INSTRUCCIÓN ESCRITA 1
Reproduce del texto sobre la edición del Lazarillo el fragmento comprendido entre "Héctor Brioso Santos" y "Col. Biblioteca Octaedro.)", ambos incluidos.
INSTRUCCIÓN ESCRITA 2
Responde estas preguntas a partir del texto sobre la edición del Lazarillo:
(a) ¿En qué año atribuyó Marcel Bataillon a Valdés el Diálogo de Mercurio y Carón?
(b) ¿Qué editorial publicó la obra completa de Valdés preparada por Ángel Alcalá?
(c) Según la referencia, ¿quién es la editora (ed.) del volumen?
━━ TEXTO PROPORCIONADO ━━
Héctor Brioso Santos
p. 219-222
Referencia(s):

Alfonso de Valdes, La vida de Lazarillo de Tormes, y de sus fortunas y adversidades. Introd. Rosa Navarro Durán, ed. Milagros Rodríguez Cáceres, Barcelona, Octaedro. 222 p. (ISBN: 84-8063-580-0; Col. Biblioteca Octaedro.)

Texto completo

1 Esta nueva edición del eterno Lazarillo nos ofrece ahora desde su portada una interesante noticia: la autoría propuesta y argumentada del humanista y erasmista conquense Alfonso de Valdés, que Rosa Navarro asienta sobre diversos razonamientos de corte biográfico, cronológico, literario, de estilo… y que se nos presenta ya en casi cada una de sus páginas como un hecho cierto. Es probablemente, de ser auténtica —algo muy difícil de comprobar—, la mayor aportación reciente a los estudios lazarillescos y a los valdesianos, ya que desde 1925 —cuando Marcel Bataillon le prohijó el espléndido Diálogo de Mercurio y Carón— no se había hecho nada semejante. La autora conoce perfectamente la obra de Valdés por sus ediciones precedentes del Diálogo de las cosas acaecidas en Roma (Madrid, Cátedra, 1992) y del Diálogo de Mercurio y Carón (Madrid, Cátedra, 1999). Y el interés por ese humanista ha sido también estimulado sin duda, en los últimos años, por la edición de su obra completa, prologada y preparada por Ángel Alcalá (Madrid, Turner, 1996).
━━━
━━ REGISTROS DEL CONJUNTO ━━
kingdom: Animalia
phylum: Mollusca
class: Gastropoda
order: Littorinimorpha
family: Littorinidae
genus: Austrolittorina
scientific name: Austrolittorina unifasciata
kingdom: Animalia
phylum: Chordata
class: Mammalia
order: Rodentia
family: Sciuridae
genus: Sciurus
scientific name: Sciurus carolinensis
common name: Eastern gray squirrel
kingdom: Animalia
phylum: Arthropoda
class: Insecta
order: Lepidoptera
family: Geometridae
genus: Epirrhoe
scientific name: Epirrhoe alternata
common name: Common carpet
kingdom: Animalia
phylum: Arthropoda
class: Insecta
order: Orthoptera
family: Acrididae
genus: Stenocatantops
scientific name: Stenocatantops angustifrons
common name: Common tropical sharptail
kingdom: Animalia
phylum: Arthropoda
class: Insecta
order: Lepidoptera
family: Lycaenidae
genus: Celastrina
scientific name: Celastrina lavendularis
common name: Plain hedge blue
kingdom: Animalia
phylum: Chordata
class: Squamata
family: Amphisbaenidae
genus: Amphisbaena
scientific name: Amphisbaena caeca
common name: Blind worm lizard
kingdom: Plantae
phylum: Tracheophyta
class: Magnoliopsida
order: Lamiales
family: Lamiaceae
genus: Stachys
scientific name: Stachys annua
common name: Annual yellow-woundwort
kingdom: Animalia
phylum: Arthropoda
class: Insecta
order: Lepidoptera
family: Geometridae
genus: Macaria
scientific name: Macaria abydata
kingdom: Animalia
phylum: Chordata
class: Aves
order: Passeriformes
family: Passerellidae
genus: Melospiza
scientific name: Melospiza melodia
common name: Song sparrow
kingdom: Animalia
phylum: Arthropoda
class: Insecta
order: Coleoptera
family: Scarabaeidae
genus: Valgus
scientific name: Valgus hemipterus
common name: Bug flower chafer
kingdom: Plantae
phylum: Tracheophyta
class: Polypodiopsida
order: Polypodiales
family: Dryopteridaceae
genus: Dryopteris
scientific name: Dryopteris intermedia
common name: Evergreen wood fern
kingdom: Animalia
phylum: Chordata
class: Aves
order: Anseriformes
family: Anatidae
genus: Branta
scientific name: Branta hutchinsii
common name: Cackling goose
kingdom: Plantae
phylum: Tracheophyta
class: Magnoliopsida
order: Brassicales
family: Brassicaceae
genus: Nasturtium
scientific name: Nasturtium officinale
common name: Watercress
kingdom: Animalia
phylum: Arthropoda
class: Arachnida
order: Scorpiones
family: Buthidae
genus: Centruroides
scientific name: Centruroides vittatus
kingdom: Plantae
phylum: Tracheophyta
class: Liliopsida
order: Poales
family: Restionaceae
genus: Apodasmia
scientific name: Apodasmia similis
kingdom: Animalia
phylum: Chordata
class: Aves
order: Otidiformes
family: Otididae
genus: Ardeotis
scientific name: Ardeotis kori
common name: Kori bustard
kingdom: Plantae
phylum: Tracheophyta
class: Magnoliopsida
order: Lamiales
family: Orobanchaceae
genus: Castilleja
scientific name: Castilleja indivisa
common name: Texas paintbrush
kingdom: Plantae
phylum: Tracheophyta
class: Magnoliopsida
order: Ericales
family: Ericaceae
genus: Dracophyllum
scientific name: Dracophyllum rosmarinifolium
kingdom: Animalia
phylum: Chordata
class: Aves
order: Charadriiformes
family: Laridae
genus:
━━━
RESPUESTA 1
Héctor Brioso Santos
p. 219-222
Referencia(s):

Alfonso de Valdes, La vida de Lazarillo de Tormes, y de sus fortunas y adversidades. Introd. Rosa Navarro Durán, ed. Milagros Rodríguez Cáceres, Barcelona, Octaedro. 222 p. (ISBN: 84-8063-580-0; Col. Biblioteca Octaedro.)

RESPUESTA 2
(a) En 1925.
(b) Turner (Madrid, 1996).
(c) Milagros Rodríguez Cáceres.